In an earlier post I described Skytree Adviser, a tool that lets users apply statistics and machine-learning techniques on medium-sized data sets. It provides a GUI that emphasizes tasks (cluster, classify, compare, etc.) over algorithms, and produces results that include short explanations of the underlying statistical methods (power users can opt for concise results similar to those produced by standard statistical packages). Users also benefit from not having to choose optimal algorithms (Skytree Adviser automatically uses ensembles or finds optimal algorithms). As MLbase matures it will include a declarative4 language that will shield users from having to select and code specific algorithms. Once the declarative language is hidden behind a UI, it should feel similar to Skytree Adviser. Furthermore MLbase implements distributed algorithms so it scales to much larger data sets (terabytes) than Skytree Adviser.
Several commercial databases offer in-database analytics – native (possibly distributed) analytic functions that let users perform computations (via SQL) without having to move data to another tool. Along those lines, MADlib is an open source library of scalable analytic functions, currently deployable on Postgres and Greenplum. MADlib includes functions for doing clustering, topic modeling, statistics, and many other tasks.
Notebooks: Unifying code, text, and visuals
Tools have also gotten better for users who don’t mind doing some coding. IPython notebooks are popular among data scientists who use the Python programming language. By letting you intermingle code, text, and graphics, IPython is a great way to conduct and document data analysis projects. In addition pydata (“python data”) enthusiasts have access to many open source data science tools, including scikit-learn (for machine-learning) and StatsModels (for statistics). Both are well-documented (scikit-learn has documentation that other open source projects would envy) making it super easy for users to apply advanced analytic techniques to data sets.
IPython technology isn’t tied to Python and other frameworks are beginning to leverage this popular interface (there are early efforts from the GraphLab, Spark, and R communities). With a startup focused on further improving its usability, IPython integration and a Python API are the first of many features designed to make GraphLab accessible to a broader user base.

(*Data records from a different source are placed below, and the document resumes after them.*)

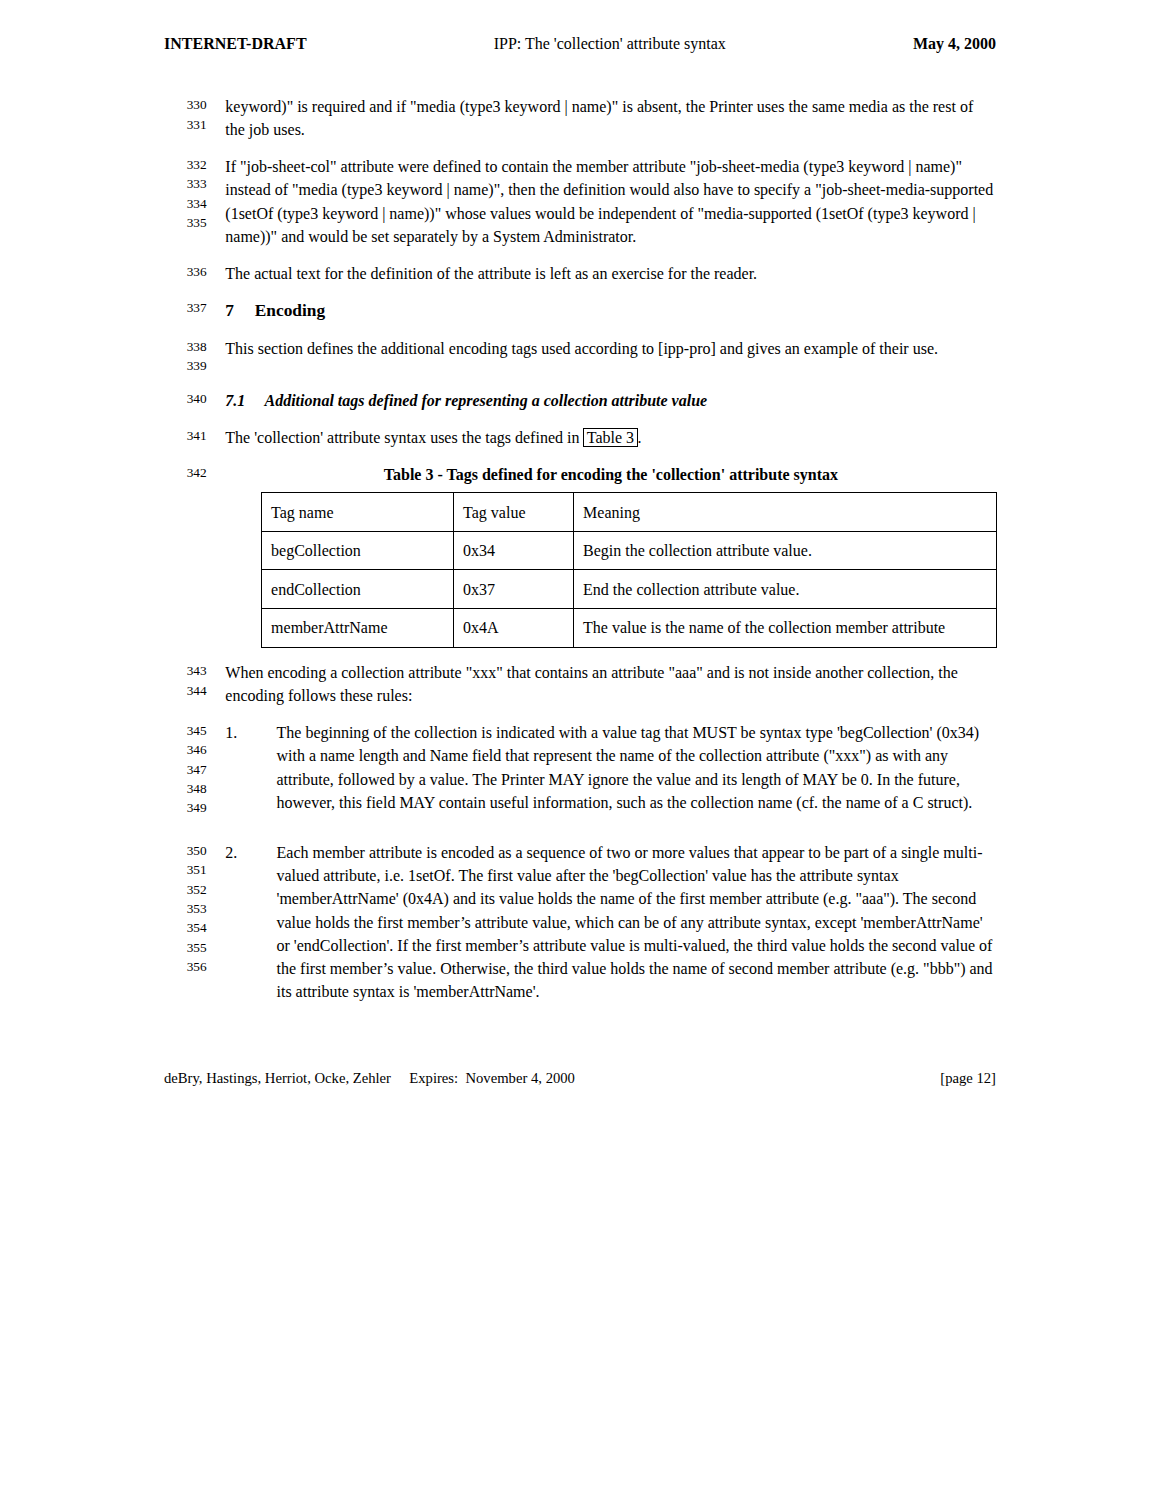INTERNET-DRAFT IPP: The 'collection' attribute syntax May 4, 2000
330 331
keyword)" is required and if "media (type3 keyword | name)" is absent, the Printer uses the same media as the rest of the job uses.
332 333 334 335
If "job-sheet-col" attribute were defined to contain the member attribute "job-sheet-media (type3 keyword | name)" instead of "media (type3 keyword | name)", then the definition would also have to specify a "job-sheet-media-supported (1setOf (type3 keyword | name))" whose values would be independent of "media-supported (1setOf (type3 keyword | name))" and would be set separately by a System Administrator.
336
The actual text for the definition of the attribute is left as an exercise for the reader.
337
7 Encoding
338 339
This section defines the additional encoding tags used according to [ipp-pro] and gives an example of their use.
340
7.1 Additional tags defined for representing a collection attribute value
341
The 'collection' attribute syntax uses the tags defined in Table 3.
342
Table 3 - Tags defined for encoding the 'collection' attribute syntax
| Tag name | Tag value | Meaning |
| begCollection | 0x34 | Begin the collection attribute value. |
| endCollection | 0x37 | End the collection attribute value. |
| memberAttrName | 0x4A | The value is the name of the collection member attribute |
343 344
When encoding a collection attribute "xxx" that contains an attribute "aaa" and is not inside another collection, the encoding follows these rules:
345 346 347 348 349
1. The beginning of the collection is indicated with a value tag that MUST be syntax type 'begCollection' (0x34) with a name length and Name field that represent the name of the collection attribute ("xxx") as with any attribute, followed by a value. The Printer MAY ignore the value and its length of MAY be 0. In the future, however, this field MAY contain useful information, such as the collection name (cf. the name of a C struct).
350 351 352 353 354 355 356
2. Each member attribute is encoded as a sequence of two or more values that appear to be part of a single multi-valued attribute, i.e. 1setOf. The first value after the 'begCollection' value has the attribute syntax 'memberAttrName' (0x4A) and its value holds the name of the first member attribute (e.g. "aaa"). The second value holds the first member’s attribute value, which can be of any attribute syntax, except 'memberAttrName' or 'endCollection'. If the first member’s attribute value is multi-valued, the third value holds the second value of the first member’s value. Otherwise, the third value holds the name of second member attribute (e.g. "bbb") and its attribute syntax is 'memberAttrName'.
deBry, Hastings, Herriot, Ocke, Zehler Expires: November 4, 2000 [page 12]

One language that integrates tightly with IPython is Julia – a high-level, high-performance dynamic programming language for technical computing. IJulia is backed by a full IPython kernel that lets you interact with Julia and build graphical notebooks. In addition Julia now has many libraries for doing simple to advanced data analysis (to name a few: GLM, Distributions, Optim, GARCH). In particular, Julia boasts over 200 packages, a package manager, active mailing lists, and great tools for working with data (e.g., DataFrames and read/writedlm). IJulia should help this high-performance programming language reach an even wider audience.
- Statwing simplifies data analysis
- MLbase: Scalable machine-learning made accessible
- Improving options for unlocking your graph data
- 11 Essential Features that Visual Analysis Tools Should Have
(1) Many routine data analysis tasks will soon be performed by business analysts, using tools that require little to no programming. I’ve recently noticed that the term data scientist is being increasingly used to refer to folks who specialize in analysis (machine-learning or statistics). With the advent of easy-to-use analysis tools, a data scientist will hopefully once again mean someone who possesses skills that cut across several domains.
(2) Microsoft PowerPivot allows users to work with large data sets (billion of rows), but as far as I can tell, mostly retains the Excel UI.
(3) Users often work with data sets with many variables so “suggesting a few charts” is something that many more visual analysis tools should start doing (DataHero highlights this capability). Yet another feature I wish more visual analysis tools would provide: novice users would benefit from having brief descriptions of charts they’re viewing. This idea comes from playing around with BrailleR.
(4) The initial version of their declarative language (MQL) and optimizer are slated for release this winter.